In der Fürstlichen Hofbibliothek Sigmaringen befindet sich ein Druck aus der Offizin des
bekannten französischen Buchdruckers Sebastian Gryphius (Lyon 1573), der übrigens in
Reutlingen geboren ist. Er enthält den lateinischen Text des Historikers Pompejus Trogus, der
unter dem Namen eines Kompilators des 3. Jahrhunderts n.Chr., eines gewissen Justinus,
überliefert wird. Als Herausgeber zeichnet Simon Grynaeus verantwortlich, der den Justinus
erstmals 1539 in Basel edierte, wo er damals als Professor wirkte1.
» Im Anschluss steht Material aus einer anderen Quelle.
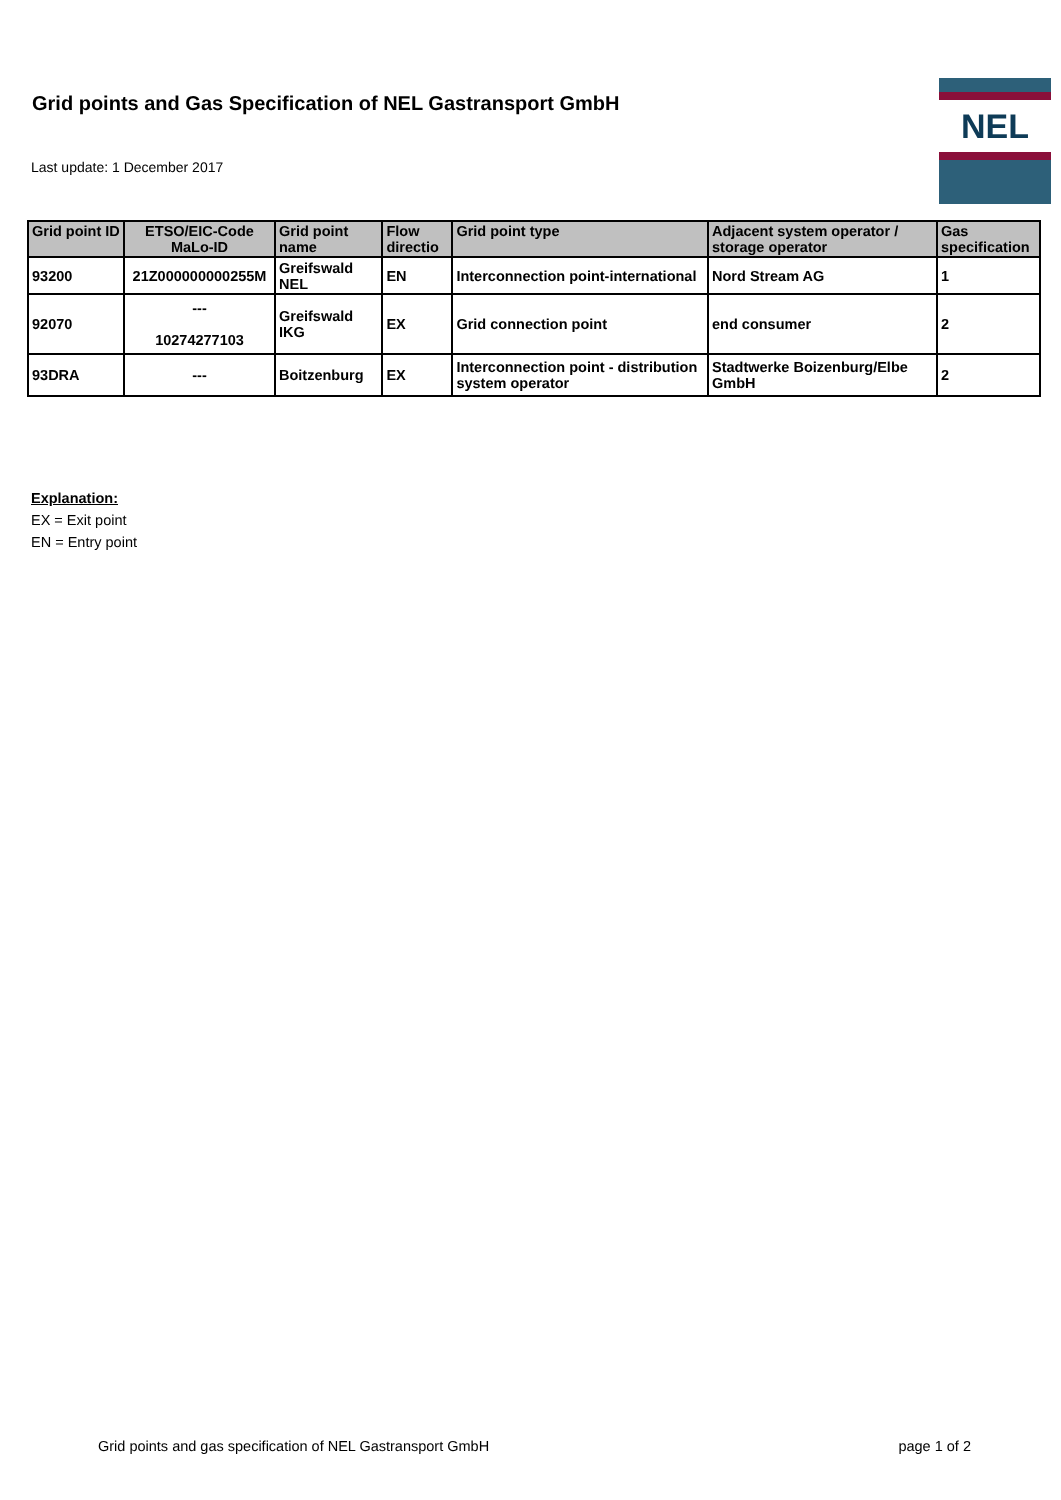Grid points and Gas Specification of NEL Gastransport GmbH
Last update: 1 December 2017
NEL
| Grid point ID | ETSO/EIC-Code MaLo-ID | Grid point name | Flow directio | Grid point type | Adjacent system operator / storage operator | Gas specification |
| --- | --- | --- | --- | --- | --- | --- |
| 93200 | 21Z000000000255M | Greifswald NEL | EN | Interconnection point-international | Nord Stream AG | 1 |
| 92070 | --- 10274277103 | Greifswald IKG | EX | Grid connection point | end consumer | 2 |
| 93DRA | --- | Boitzenburg | EX | Interconnection point - distribution system operator | Stadtwerke Boizenburg/Elbe GmbH | 2 |
Explanation:
EX = Exit point
EN = Entry point
Grid points and gas specification of NEL Gastransport GmbH page 1 of 2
Es soll im folgenden nicht näher auf Pompejus Trogus eingegangen werden, auch nicht auf
die Qualitäten der Edition. Uns interessiert lediglich ein Vorwort an den Leser, in dem Simon
Grynaeus in typisch humanistischer Weise auf den Bildungswert von Lektüre, speziell
historischer Lektüre, eingeht. Zunächst aber müssen wir einiges Wissenswerte über Person und
Werk unseres bedeutenden Landsmanns vorausschicken. Denn Grynaeus verdient es ohne
Zweifel, der weitgehenden Vergessenheit, der er in seiner Heimat anheimgefallen ist, entrissen
zu werden. Handelt es sich bei ihm doch um eine der interessantesten Persönlichkeiten, die aus
unserer engeren Heimat hervorgegangen sind, einen Mann, der in bemerkenswerter Weise in
den Zeitströmungen des 16. Jahrhunderts aufging, ja sie aktiv mitgestaltet hat. Abgesehen von
seiner Tätigkeit als Gelehrter und Humanist, die in unserem Zusammenhang in erster Linie
interessiert, verdient er auch als Reformator einige Beachtung. Grynaeus war tätig in
verschiedenen Missionen und stand in Verbindung mit vielen bedeutenden Männern seiner
Zeit. Der König der Humanisten Erasmus von Rotterdam schickte an den jungen Gelehrten
Grynaeus schon 1525 (?) einen ehrenden Brief, in dem er seine variae ingenii dotes wie auch
seine modestia lobend hervorhebt2. Mit Melanchthon drückte er zusammen die Schulbank, mit
Joachim Camerarius und Martin Bucer verband ihn später herzliche Freundschaft. In Briefwechsel
stand er mit Guillaume Bude (Budaeus), dem Bahnbrecher der griechischen Studien in
Frankreich und Begründer des College de France unter Franz I., mit dem spanischen
Pädagogen und Psychologen Juan Luis Vives, den er 1531 in Brügge aufsuchte, mit dem Rektor
und Organisator des Straßburger Gymnasiums Johannes Sturm und mit vielen anderen
Humanisten. Eng arbeitete er zusammen mit den Schweizer Reformatoren Zwingli, Oekolam-
pad, Bullinger und Calvin. Zusammen mit Bullinger und anderen verfaßte er die sogenannte
erste Helvetische oder Basler Konfession von 1536 und beteiligte sich auch (zusammen mit
Martin Bucer) an den Verhandlungen, die stattfanden, um die Schweizer 1536 zur Annahme der

1 Den Text des Basler Druckes wie auch den der Ausgabe in Sigmaringen stellte mir Josef Schülzle zur
Verfügung, der seit Jahren dem Leben und Wirken des Simon Grynaeus nachgegangen ist.

2 P. S. Allen (Hrsg.), Opus epistolarum Des. Erasmi Roterodami. 12 Bde. 1906-1958. Nr. 1657, Z. 1 f.